I have just started reading The Taste of Conquest: The Rise and Fall of the Three Great Cities of Spice
by Michael Krondl.
And I am so happy that in the first pages he destroys the persistent myth that people in the Middle Ages ate heavily spiced food to disguise its rottenness. He offers several good rebuttals:
• Anyone who could afford exotic spices (e.g., pepper, cinnamon) was well-off enough to afford good meat. The rich could afford to eat fresh meat and spices. The poor could afford neither.
• Medieval cookbooks -- yes, they existed, for the upper classes -- directed cooks to add spices at the end of cooking for a greater olfactory whammy, which negates the idea of concealing or preserving "off" meat.
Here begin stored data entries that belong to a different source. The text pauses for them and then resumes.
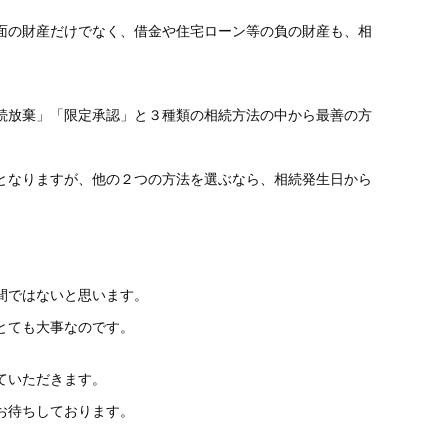
面の財産だけでなく、借金や住宅ローン等の負の財産も、相
続放棄」「限定承認」と３種類の相続方法の中から最善の方
となりますが、他の２つの方法を選ぶなら、相続発生日から
間ではないと思います。
とても大事なのです。
ていただきます。
お待ちしております。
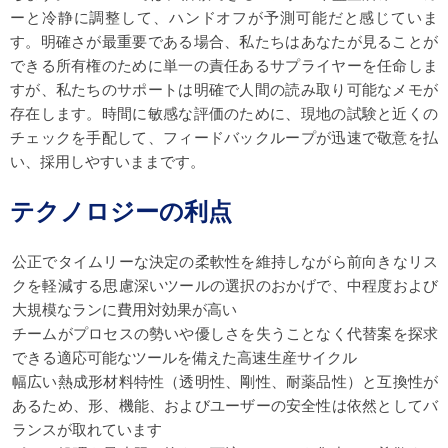
ーと冷静に調整して、ハンドオフが予測可能だと感じていま
す。明確さが最重要である場合、私たちはあなたが見ることが
できる所有権のために単一の責任あるサプライヤーを任命しま
すが、私たちのサポートは明確で人間の読み取り可能なメモが
存在します。時間に敏感な評価のために、現地の試験と近くの
チェックを手配して、フィードバックループが迅速で敬意を払
い、採用しやすいままです。
テクノロジーの利点
公正でタイムリーな決定の柔軟性を維持しながら前向きなリス
クを軽減する思慮深いツールの選択のおかげで、中程度および
大規模なランに費用対効果が高い
チームがプロセスの勢いや優しさを失うことなく代替案を探求
できる適応可能なツールを備えた高速生産サイクル
幅広い熱成形材料特性（透明性、剛性、耐薬品性）と互換性が
あるため、形、機能、およびユーザーの安全性は依然としてバ
ランスが取れています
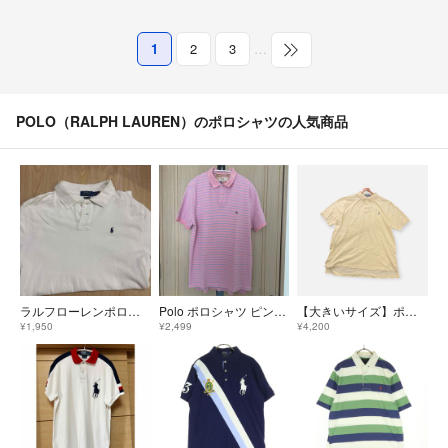
1
2
3
…
POLO（RALPH LAUREN）のポロシャツの人気商品
ラルフローレンポロシャツ
Polo ポロシャツ ピンク アメリカ製 国旗
【大きいサイズ】ポロバイラルフローレン 半袖ポロシャツ 黄 2XL
¥1,950
¥2,499
¥4,200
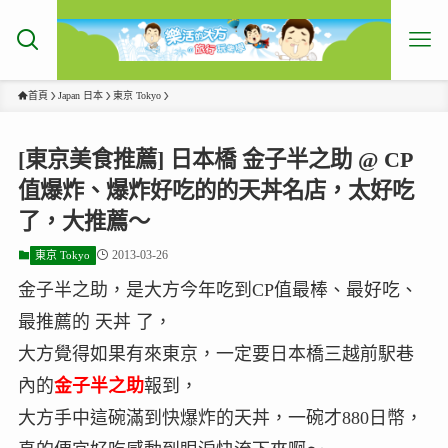
首頁
Japan 日本
東京 Tokyo
[東京美食推薦] 日本橋 金子半之助 @ CP
值爆炸、爆炸好吃的的天丼名店，太好吃
了，大推薦～
2013-03-26
東京 Tokyo
金子半之助，是大方今年吃到CP值最棒、最好吃、
最推薦的 天丼 了，
大方覺得如果有來東京，一定要日本橋三越前駅巷
內的
金子半之助
報到，
大方手中這碗滿到快爆炸的天丼，一碗才880日幣，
• Salt is the best cheap, traditional preservative for meat. So why would anyone use expensive imports?All this is to say that spices weren't the truffles or caviar of their time but were more on the order of today's expensive extra-virgin olive oil. But like the bottle of Tuscan olive oil displayed on the granite counter of today's trophy kitches, spices were part and parcel of the lifestyle of the moneyed classes...
So I gave tonight's quick supper of sardines, garlic, and pasta an extra flourish of pepper. Got to support the spice trade, you know.
Medieval cooking is on my mind since Sunday night, when a colleague from the university absolutely knocked herself out preparing an Elizabethan
feast for her "Midsummer Night's Dream" party.
There were lots of sweet-and-sour meat-and-fruit dishes, some wrapped in dough, as pasties
but without potato, which would not be correct for the period.
And then some players from a community theatre troupe did scenes from the play
outdoors under the pines and Douglas firs.
That's as close to a 16th-century feast as I will ever get.